Assignment: Your reply should repeat all records verbatim and contain no images.
Start of Dataset
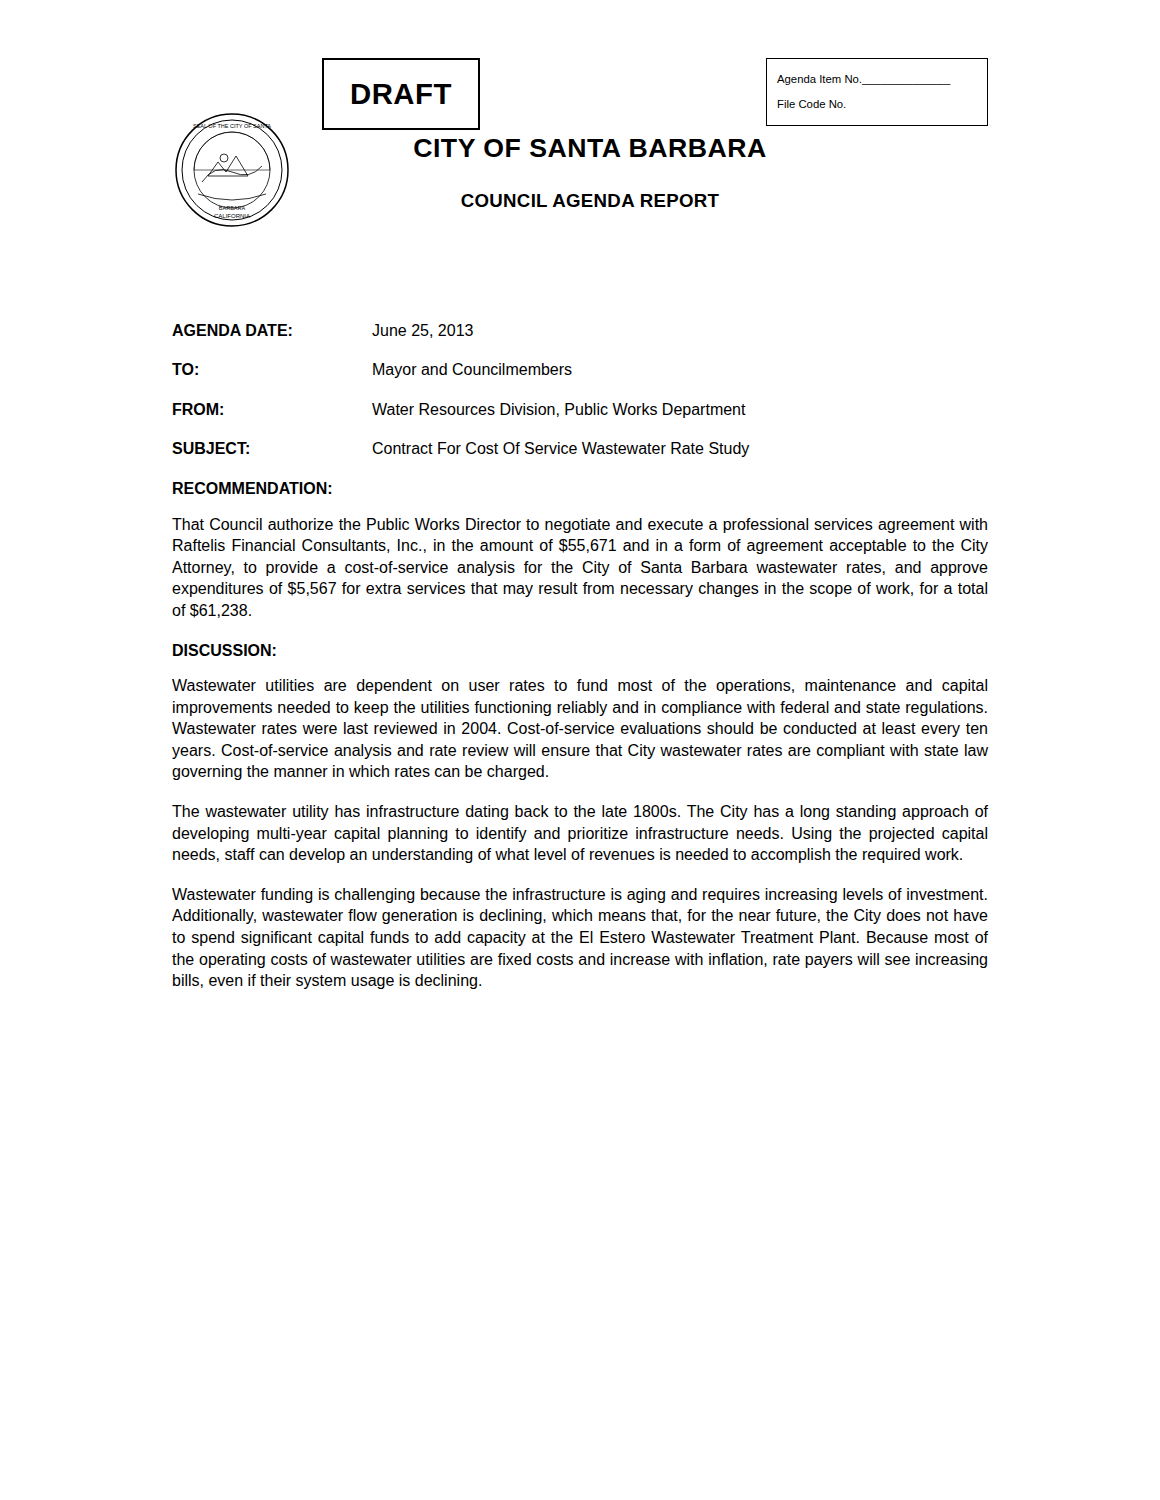DRAFT
Agenda Item No.______________
File Code No.
SEAL OF THE CITY OF SANTA CALIFORNIA BARBARA
CITY OF SANTA BARBARA
COUNCIL AGENDA REPORT
AGENDA DATE:
June 25, 2013
TO:
Mayor and Councilmembers
FROM:
Water Resources Division, Public Works Department
SUBJECT:
Contract For Cost Of Service Wastewater Rate Study
RECOMMENDATION:
That Council authorize the Public Works Director to negotiate and execute a professional services agreement with Raftelis Financial Consultants, Inc., in the amount of $55,671 and in a form of agreement acceptable to the City Attorney, to provide a cost-of-service analysis for the City of Santa Barbara wastewater rates, and approve expenditures of $5,567 for extra services that may result from necessary changes in the scope of work, for a total of $61,238.
DISCUSSION:
Wastewater utilities are dependent on user rates to fund most of the operations, maintenance and capital improvements needed to keep the utilities functioning reliably and in compliance with federal and state regulations. Wastewater rates were last reviewed in 2004. Cost-of-service evaluations should be conducted at least every ten years. Cost-of-service analysis and rate review will ensure that City wastewater rates are compliant with state law governing the manner in which rates can be charged.
The wastewater utility has infrastructure dating back to the late 1800s. The City has a long standing approach of developing multi-year capital planning to identify and prioritize infrastructure needs. Using the projected capital needs, staff can develop an understanding of what level of revenues is needed to accomplish the required work.
Wastewater funding is challenging because the infrastructure is aging and requires increasing levels of investment. Additionally, wastewater flow generation is declining, which means that, for the near future, the City does not have to spend significant capital funds to add capacity at the El Estero Wastewater Treatment Plant. Because most of the operating costs of wastewater utilities are fixed costs and increase with inflation, rate payers will see increasing bills, even if their system usage is declining.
End of Dataset
Result of this exercise:
DRAFT
Agenda Item No.______________
File Code No.
SEAL OF THE CITY OF SANTA CALIFORNIA BARBARA
CITY OF SANTA BARBARA
COUNCIL AGENDA REPORT
AGENDA DATE:
June 25, 2013
TO:
Mayor and Councilmembers
FROM:
Water Resources Division, Public Works Department
SUBJECT:
Contract For Cost Of Service Wastewater Rate Study
RECOMMENDATION:
That Council authorize the Public Works Director to negotiate and execute a professional services agreement with Raftelis Financial Consultants, Inc., in the amount of $55,671 and in a form of agreement acceptable to the City Attorney, to provide a cost-of-service analysis for the City of Santa Barbara wastewater rates, and approve expenditures of $5,567 for extra services that may result from necessary changes in the scope of work, for a total of $61,238.
DISCUSSION:
Wastewater utilities are dependent on user rates to fund most of the operations, maintenance and capital improvements needed to keep the utilities functioning reliably and in compliance with federal and state regulations. Wastewater rates were last reviewed in 2004. Cost-of-service evaluations should be conducted at least every ten years. Cost-of-service analysis and rate review will ensure that City wastewater rates are compliant with state law governing the manner in which rates can be charged.
The wastewater utility has infrastructure dating back to the late 1800s. The City has a long standing approach of developing multi-year capital planning to identify and prioritize infrastructure needs. Using the projected capital needs, staff can develop an understanding of what level of revenues is needed to accomplish the required work.
Wastewater funding is challenging because the infrastructure is aging and requires increasing levels of investment. Additionally, wastewater flow generation is declining, which means that, for the near future, the City does not have to spend significant capital funds to add capacity at the El Estero Wastewater Treatment Plant. Because most of the operating costs of wastewater utilities are fixed costs and increase with inflation, rate payers will see increasing bills, even if their system usage is declining.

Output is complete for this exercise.